La otra línea que permite recorrer el museo al hilo de los más recientes acontecimientos es la que se detiene en las figuras de los eremitas, los que optaron por someterse a confinamiento voluntario, podríamos decir, por motivos espirituales. Figura clave de esta vía es San Jerónimo, protagonista del retablo pictórico de Jorge Inglés mencionado antes por la presencia en él, también, de San Sebastián. La historia nos cuenta que San Jerónimo se retiró a la cueva de Belén y allí, aislado del mundo, se embarcó en el trabajo que le ha dado inmortalidad: la traducción del texto hebreo de la Biblia al latín, la Vulgata. «El suyo fue un retiro productivo», explica el subdirector del museo, que resalta que es una figura muy representada porque está considerado uno de los Padres de la Iglesia. En el museo, además del citado, hay un San Jerónimo tallado por Berruguete y otro de Pedro de la Cuadra.
San Onofre
Pero el representante más claro del eremitismo es San Onofre, que es considerado el príncipe de los anacoretas. «Es el ejemplo supremo de tantos monjes que optaron por retirarse del mundo en busca de un mejoramiento espiritual», explica Manuel Arias. Lo cierto es que procedía de una familia real y se retiró al desierto con la única compañía de dos leones que, según la leyenda, cavaron su tumba cuando murió. La obra del museo, de Alejo de Vahía, un escultor de probable origen nórdico que trabajó en Valladolid y Palencia muy intensamente en el entorno del 1500, le muestra con los dos animales y la casa que habitó.
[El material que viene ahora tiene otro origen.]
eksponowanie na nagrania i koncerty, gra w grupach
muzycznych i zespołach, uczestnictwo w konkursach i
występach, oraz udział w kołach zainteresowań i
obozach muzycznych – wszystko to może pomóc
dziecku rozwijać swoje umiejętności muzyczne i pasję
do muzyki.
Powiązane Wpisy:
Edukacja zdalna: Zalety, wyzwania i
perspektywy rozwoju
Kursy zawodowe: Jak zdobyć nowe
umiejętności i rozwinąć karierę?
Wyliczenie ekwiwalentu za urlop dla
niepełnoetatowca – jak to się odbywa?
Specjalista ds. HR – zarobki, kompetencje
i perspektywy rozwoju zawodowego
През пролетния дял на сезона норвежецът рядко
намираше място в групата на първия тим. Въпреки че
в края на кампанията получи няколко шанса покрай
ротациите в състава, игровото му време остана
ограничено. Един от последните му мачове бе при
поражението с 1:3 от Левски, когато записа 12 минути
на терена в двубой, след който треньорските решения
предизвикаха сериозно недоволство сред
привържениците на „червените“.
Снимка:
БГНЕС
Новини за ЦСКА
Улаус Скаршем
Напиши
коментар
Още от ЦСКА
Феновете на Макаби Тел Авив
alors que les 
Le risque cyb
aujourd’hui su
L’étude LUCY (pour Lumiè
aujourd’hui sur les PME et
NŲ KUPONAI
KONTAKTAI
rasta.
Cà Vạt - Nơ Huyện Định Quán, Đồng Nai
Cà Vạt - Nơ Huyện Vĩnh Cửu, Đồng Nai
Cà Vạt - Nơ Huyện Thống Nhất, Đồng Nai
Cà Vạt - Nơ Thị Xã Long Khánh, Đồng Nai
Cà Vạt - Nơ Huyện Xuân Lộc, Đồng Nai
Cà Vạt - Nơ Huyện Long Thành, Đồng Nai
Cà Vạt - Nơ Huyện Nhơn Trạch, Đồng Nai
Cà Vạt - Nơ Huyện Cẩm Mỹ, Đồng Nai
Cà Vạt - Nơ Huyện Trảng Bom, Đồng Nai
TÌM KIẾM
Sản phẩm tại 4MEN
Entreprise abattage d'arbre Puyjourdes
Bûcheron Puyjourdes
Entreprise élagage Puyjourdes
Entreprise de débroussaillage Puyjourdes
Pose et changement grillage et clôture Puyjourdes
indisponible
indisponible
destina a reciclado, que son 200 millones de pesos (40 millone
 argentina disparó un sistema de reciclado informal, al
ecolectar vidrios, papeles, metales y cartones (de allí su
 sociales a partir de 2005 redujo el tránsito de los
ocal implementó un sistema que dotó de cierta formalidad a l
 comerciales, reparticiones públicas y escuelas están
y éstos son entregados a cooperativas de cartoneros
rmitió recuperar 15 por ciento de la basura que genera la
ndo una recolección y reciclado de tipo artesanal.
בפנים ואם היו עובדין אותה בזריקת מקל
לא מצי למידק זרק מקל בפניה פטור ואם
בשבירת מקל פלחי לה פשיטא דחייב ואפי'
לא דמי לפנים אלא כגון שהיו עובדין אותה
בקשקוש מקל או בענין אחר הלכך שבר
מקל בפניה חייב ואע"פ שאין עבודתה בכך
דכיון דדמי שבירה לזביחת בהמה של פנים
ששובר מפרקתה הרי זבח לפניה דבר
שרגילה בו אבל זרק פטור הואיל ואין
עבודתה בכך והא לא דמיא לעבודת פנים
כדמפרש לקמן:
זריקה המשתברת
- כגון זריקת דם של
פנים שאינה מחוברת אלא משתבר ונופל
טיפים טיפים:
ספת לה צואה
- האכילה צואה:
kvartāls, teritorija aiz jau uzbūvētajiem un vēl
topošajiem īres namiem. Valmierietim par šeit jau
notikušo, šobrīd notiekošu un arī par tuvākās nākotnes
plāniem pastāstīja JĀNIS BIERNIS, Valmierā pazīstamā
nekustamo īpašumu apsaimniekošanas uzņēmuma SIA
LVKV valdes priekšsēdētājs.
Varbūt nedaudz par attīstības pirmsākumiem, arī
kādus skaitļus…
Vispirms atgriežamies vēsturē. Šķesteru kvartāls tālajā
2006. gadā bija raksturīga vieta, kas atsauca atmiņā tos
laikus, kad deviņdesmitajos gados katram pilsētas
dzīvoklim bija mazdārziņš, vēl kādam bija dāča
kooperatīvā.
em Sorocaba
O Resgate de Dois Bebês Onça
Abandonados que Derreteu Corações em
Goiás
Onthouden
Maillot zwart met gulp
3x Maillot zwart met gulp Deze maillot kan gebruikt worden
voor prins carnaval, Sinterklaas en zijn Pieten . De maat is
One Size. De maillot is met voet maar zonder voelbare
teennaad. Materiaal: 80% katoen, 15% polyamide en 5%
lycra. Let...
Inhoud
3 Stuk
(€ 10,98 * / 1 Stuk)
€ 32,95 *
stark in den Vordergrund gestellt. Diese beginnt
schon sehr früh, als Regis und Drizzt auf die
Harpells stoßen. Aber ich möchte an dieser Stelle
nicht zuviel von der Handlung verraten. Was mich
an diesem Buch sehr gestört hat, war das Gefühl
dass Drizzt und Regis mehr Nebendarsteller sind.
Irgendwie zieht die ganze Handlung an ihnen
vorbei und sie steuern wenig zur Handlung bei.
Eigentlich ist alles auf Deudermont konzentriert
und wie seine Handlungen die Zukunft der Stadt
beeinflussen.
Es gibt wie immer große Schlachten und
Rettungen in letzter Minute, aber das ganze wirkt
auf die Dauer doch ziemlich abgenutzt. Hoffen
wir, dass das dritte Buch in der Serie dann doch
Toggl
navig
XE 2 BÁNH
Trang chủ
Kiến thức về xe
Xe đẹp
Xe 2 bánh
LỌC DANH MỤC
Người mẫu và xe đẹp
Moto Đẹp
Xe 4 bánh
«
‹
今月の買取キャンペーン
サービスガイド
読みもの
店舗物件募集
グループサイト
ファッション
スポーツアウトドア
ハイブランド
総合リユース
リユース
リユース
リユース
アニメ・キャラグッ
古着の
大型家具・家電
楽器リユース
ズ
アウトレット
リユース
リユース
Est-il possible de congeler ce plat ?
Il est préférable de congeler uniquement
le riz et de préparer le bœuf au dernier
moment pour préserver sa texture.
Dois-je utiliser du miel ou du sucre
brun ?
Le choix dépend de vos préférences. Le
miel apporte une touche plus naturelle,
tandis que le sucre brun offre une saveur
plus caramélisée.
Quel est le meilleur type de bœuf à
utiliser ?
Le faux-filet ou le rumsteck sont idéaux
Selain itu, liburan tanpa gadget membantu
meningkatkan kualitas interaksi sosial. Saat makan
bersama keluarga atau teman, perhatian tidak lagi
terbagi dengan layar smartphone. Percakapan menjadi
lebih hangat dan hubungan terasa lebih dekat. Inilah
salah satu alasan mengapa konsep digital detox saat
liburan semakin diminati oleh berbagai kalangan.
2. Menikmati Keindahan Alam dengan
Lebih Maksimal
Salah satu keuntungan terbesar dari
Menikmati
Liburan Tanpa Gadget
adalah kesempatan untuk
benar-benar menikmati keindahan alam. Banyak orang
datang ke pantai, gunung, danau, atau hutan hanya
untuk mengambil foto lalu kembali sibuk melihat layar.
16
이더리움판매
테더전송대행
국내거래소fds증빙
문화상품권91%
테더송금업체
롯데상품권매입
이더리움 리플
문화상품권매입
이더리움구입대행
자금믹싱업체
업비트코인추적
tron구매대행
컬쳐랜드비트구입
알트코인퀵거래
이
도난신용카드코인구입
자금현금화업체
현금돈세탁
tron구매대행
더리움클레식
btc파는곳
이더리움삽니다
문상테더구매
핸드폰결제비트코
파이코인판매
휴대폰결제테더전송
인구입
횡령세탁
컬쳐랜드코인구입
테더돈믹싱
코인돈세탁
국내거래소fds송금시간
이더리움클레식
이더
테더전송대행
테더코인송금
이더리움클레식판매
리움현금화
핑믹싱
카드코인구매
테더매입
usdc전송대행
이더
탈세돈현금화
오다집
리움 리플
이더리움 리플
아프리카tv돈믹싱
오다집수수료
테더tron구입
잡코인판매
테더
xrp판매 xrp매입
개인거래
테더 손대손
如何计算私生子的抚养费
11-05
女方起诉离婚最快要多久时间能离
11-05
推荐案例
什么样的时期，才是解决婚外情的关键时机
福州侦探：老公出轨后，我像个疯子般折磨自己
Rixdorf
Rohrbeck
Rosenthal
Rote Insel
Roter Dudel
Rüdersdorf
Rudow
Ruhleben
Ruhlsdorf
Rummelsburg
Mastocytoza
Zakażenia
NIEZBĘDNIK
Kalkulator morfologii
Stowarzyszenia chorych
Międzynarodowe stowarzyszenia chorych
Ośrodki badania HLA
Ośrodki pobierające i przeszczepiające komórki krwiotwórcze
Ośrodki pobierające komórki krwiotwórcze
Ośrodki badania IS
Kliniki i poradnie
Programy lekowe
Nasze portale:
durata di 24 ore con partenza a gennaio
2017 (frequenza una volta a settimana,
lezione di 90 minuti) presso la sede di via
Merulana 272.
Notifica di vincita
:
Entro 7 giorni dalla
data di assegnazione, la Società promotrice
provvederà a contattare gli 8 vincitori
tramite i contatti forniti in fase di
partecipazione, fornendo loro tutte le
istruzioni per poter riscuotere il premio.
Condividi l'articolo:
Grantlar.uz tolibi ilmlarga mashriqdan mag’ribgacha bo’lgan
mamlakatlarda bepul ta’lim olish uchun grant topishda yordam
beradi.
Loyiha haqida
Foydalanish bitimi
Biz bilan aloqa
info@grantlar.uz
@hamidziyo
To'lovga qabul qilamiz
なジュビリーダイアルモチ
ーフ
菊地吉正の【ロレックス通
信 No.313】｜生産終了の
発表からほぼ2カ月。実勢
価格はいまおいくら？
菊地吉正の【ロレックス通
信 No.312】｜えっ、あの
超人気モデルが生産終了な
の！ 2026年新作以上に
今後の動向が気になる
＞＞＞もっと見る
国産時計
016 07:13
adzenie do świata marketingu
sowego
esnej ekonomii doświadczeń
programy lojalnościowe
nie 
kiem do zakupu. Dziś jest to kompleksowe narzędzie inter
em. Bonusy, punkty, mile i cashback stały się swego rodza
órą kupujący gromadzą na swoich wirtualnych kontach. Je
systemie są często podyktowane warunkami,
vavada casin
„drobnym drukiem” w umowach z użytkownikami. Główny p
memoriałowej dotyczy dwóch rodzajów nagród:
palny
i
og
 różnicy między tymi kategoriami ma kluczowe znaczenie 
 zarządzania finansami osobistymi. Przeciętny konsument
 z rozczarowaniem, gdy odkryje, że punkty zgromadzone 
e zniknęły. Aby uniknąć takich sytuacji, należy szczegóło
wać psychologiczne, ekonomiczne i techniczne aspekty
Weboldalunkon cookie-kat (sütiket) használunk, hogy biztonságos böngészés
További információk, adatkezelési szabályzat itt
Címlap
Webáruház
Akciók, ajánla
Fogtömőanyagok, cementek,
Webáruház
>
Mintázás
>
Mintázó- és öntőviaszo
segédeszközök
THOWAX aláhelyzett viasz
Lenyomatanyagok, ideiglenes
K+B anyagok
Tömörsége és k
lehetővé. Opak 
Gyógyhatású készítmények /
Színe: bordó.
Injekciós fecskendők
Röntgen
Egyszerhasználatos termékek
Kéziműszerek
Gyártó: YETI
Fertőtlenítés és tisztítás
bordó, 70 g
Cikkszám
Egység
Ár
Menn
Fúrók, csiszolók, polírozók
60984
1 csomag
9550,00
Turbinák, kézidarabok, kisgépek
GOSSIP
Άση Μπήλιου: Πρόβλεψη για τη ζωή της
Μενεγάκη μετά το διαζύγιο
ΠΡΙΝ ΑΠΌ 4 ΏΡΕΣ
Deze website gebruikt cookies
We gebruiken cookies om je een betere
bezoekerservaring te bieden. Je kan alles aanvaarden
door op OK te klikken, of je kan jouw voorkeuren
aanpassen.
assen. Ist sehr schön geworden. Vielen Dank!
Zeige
En el lado femenino de estos 'confinamientos voluntarios' con finalidad espiritual destaca por méritos propios la figura de María Magdalena, representada en el museo vallisoletano por la escultura imponente de Pedro de Mena, una de las piezas esenciales de su colección y una de las más populares. La talla la muestra justamente en esa etapa de su vida, retirada del mundo, vestida con un sayal, y dedicada a la meditación y a la devoción a Dios. El retiro se produce después de la vida pública por la que es conocida, y que incluye su condición de seguidora de Jesús, y la leyenda la sitúa en una cueva de Marsella, adonde se va con parte de su familia. Otra eremita relevante es Santa María Egipciaca, representada en el museo por una obra de Luis Salvador Carmona que aplica con variaciones el modelo trazado por Pedro de Mena para su obra cumbre. Y es que pocos rostros habrá en el arte barroco como el de la Magdalena que reflejen con tanta intensidad y fuerza la compleja gama de emociones, sentimientos y vivencias que rodean el mundo de la devoción.